Sidney Powell, a lawyer who has promoted a conspiracy theory that the late Venezuelan leader Hugo Chávez was behind a scheme to plant faulty voting machines across the US, met Mr Trump at the White House at the weekend. The president has reportedly considered appointing Ms Powell as special counsel to investigate voter fraud.
On Friday, the civilian and military heads of the army, Secretary Ryan McCarthy and General James McConville, issued a joint statement that there was “no role for the US military in determining the outcome of an American election”.
And Rudy Giuliani, the president’s personal lawyer, has also reportedly called on the US department of homeland security to seize voting machines that were used on November 3.
The outlandish ideas from some of the president’s advisers come after a failed attempt by Mr Trump to overturn the election in the courts and an unsuccessful pressure campaign directed at Republican state officials to prevent the results from being certified.
In comments that are sure to infuriate the president, Mr Barr used one of his last appearances as attorney-general to dismiss the ideas being floated by some in Mr Trump’s circle.
Mr Barr, who submitted his resignation letter last week and will leave his post on Wednesday, said in a press conference on Monday that he saw “no basis now for seizing machines by the federal government”. He also rejected calls for a special counsel to investigate voter fraud or the business affairs of Hunter Biden, Joe Biden’s son.
Mr Biden won the US presidential election on November 3 with a record-setting tally of more than 80m votes. Last week, the Electoral College met to officially select him as the president-elect, and he received 306 electoral votes to Mr Trump’s 232.
Mr Biden, the former vice-president, is set to be sworn in as the 46th US president on January 20, and, after weeks of hesitation, most senior lawmakers on Capitol Hill, including Republican Senate majority leader Mitch McConnell, have offered him their congratulations.
But the president and some of his closest allies continue to maintain, without evidence, that the election was rigged against him.
Mr Trump announced Mr Barr’s departure last week, just two days after he called his attorney-general a “big disappointment” following reports that Mr Barr knew for months about a federal investigation into Hunter Biden’s tax affairs.
Earlier this month, Mr Trump was reportedly angered by an interview Mr Barr gave to the Associated Press, in which he said he had not seen evidence of voter fraud that would change the outcome of the presidential election.
The president on Monday took to Twitter to attack Brian Kemp, the Republican governor of Georgia, and other Republican officials in the state who have refused to bend to his demands. Mr Trump called them “Rinos” — or Republicans in name only — adding: “We will easily win presidential state race.”

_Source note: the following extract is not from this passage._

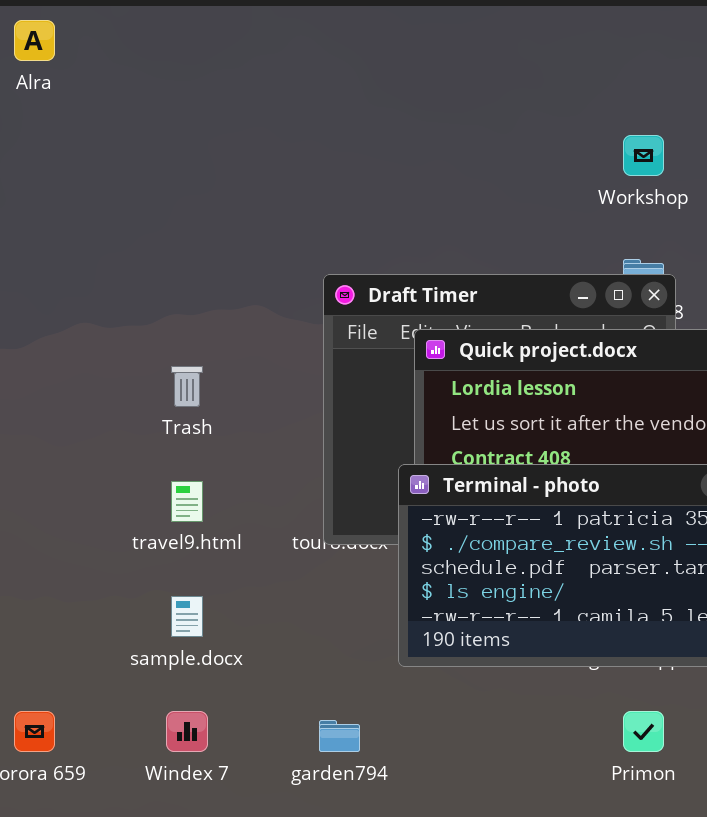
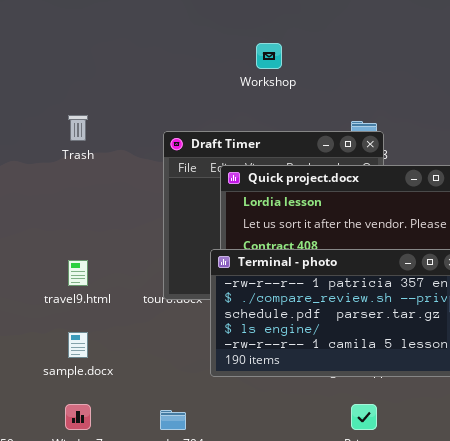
Workshop: [623,135,664,176] -> [256,43,282,69], moved
Trash: [171,366,203,407] -> [68,115,88,141], moved

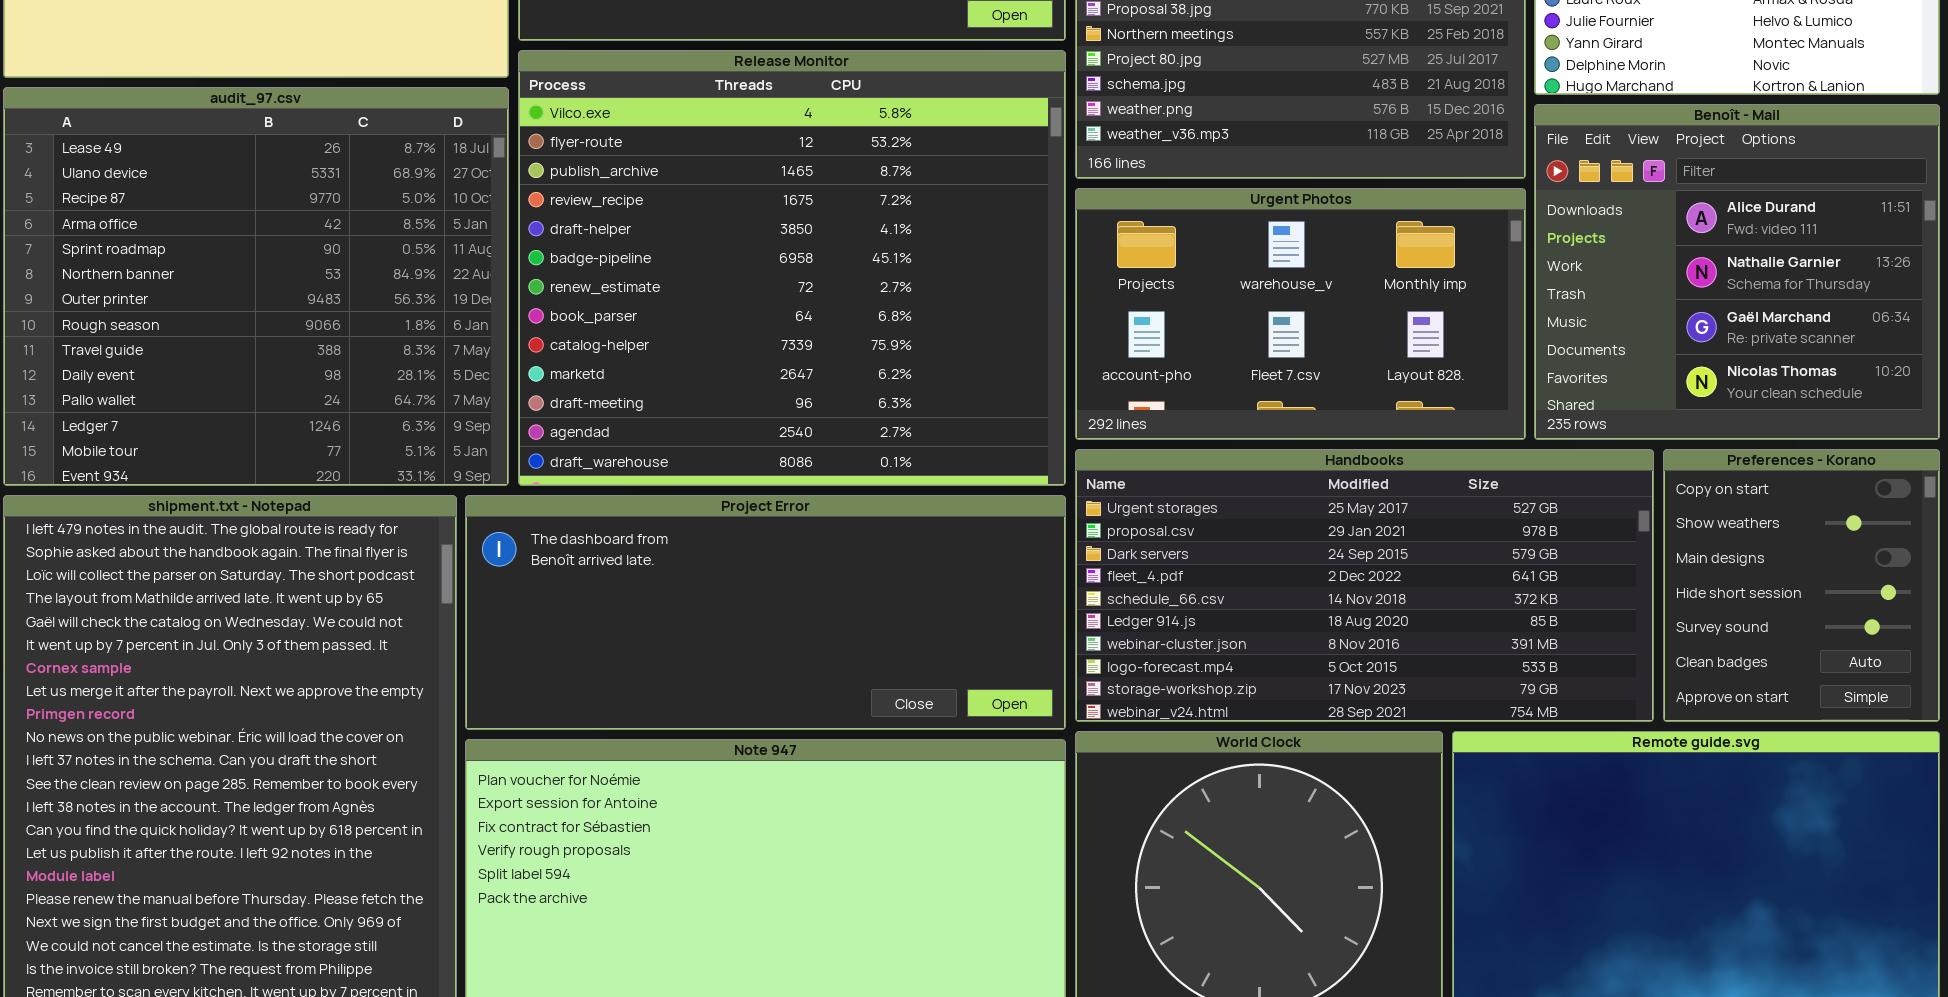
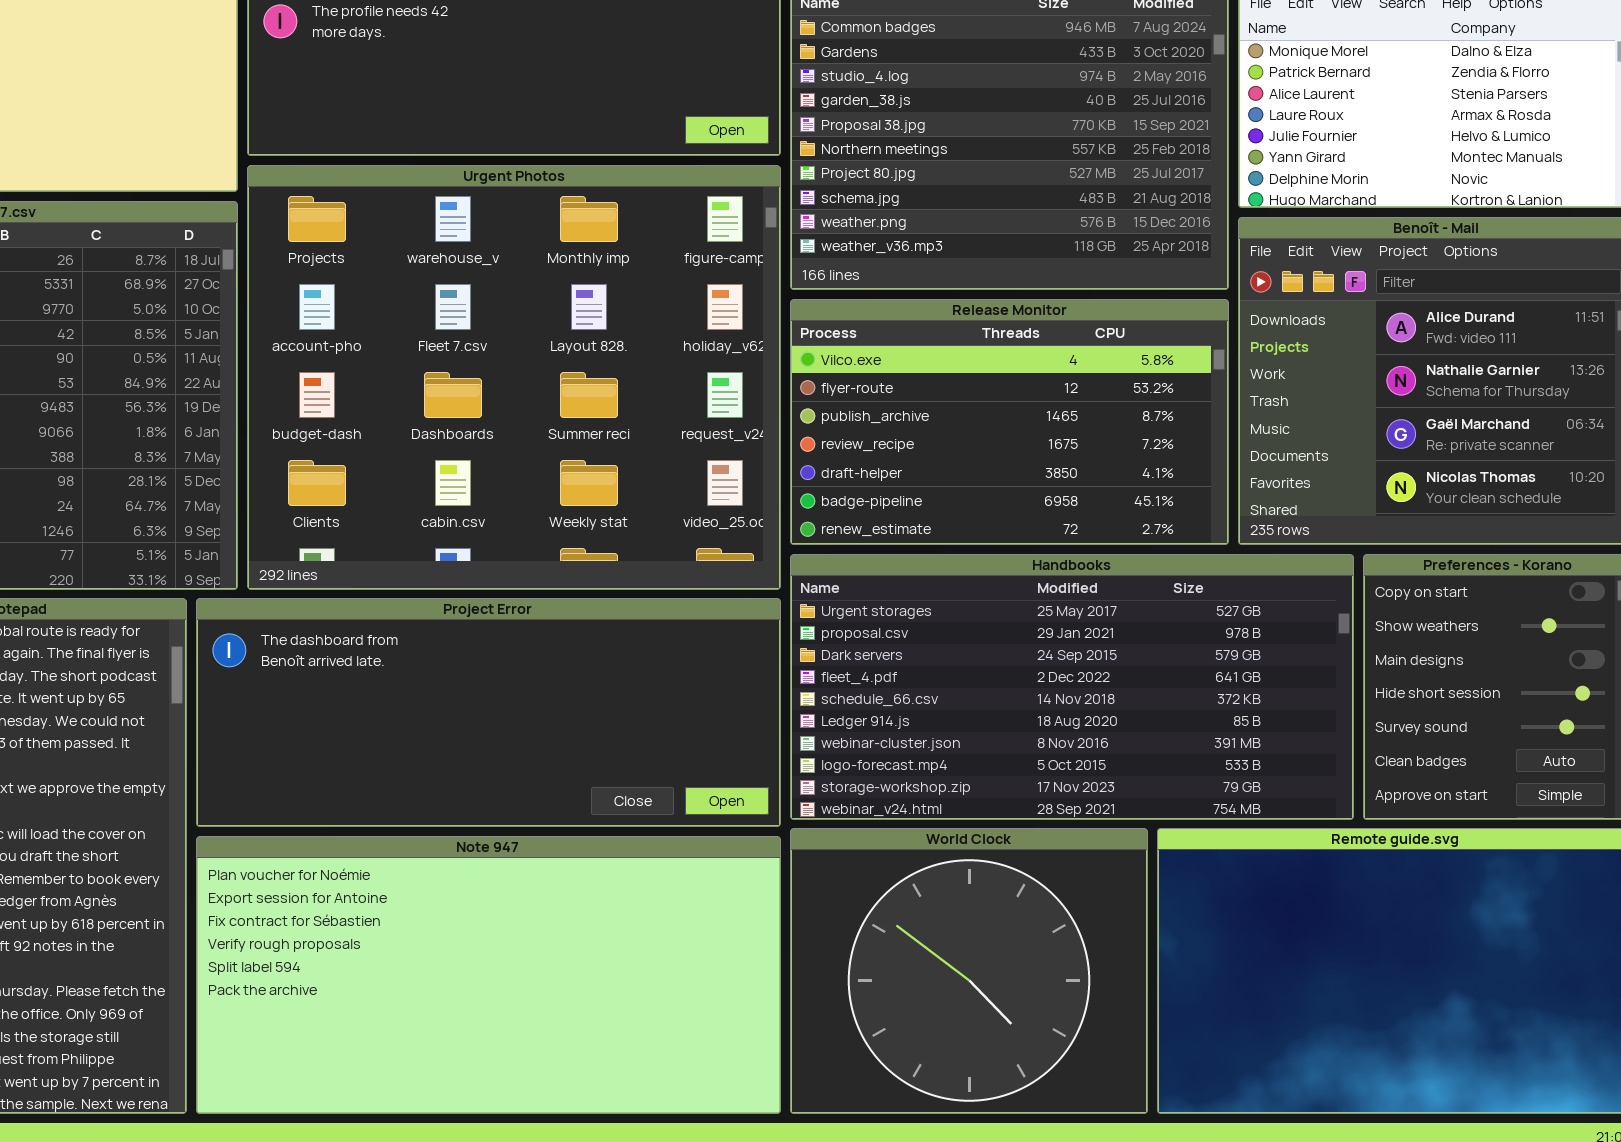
Release Monitor: [518,50,1066,486] -> [790,299,1229,545], moved, resized
Urgent Photos: [1075,188,1526,440] -> [247,165,781,590], moved, resized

Mr Biden was the first Democratic presidential candidate to win Georgia in almost three decades, securing victory by a margin of just under 12,000 votes. Two Senate run-offs in the state, to be held on January 5, will determine which party controls the upper chamber of Congress.
Peter Navarro, the president’s economic adviser, told Fox Business on Monday that the Georgia run-offs should be postponed, describing the state as a “cesspool” of voting irregularities. Votes in Georgia have already been counted three times, following a statewide audit and a statewide recount.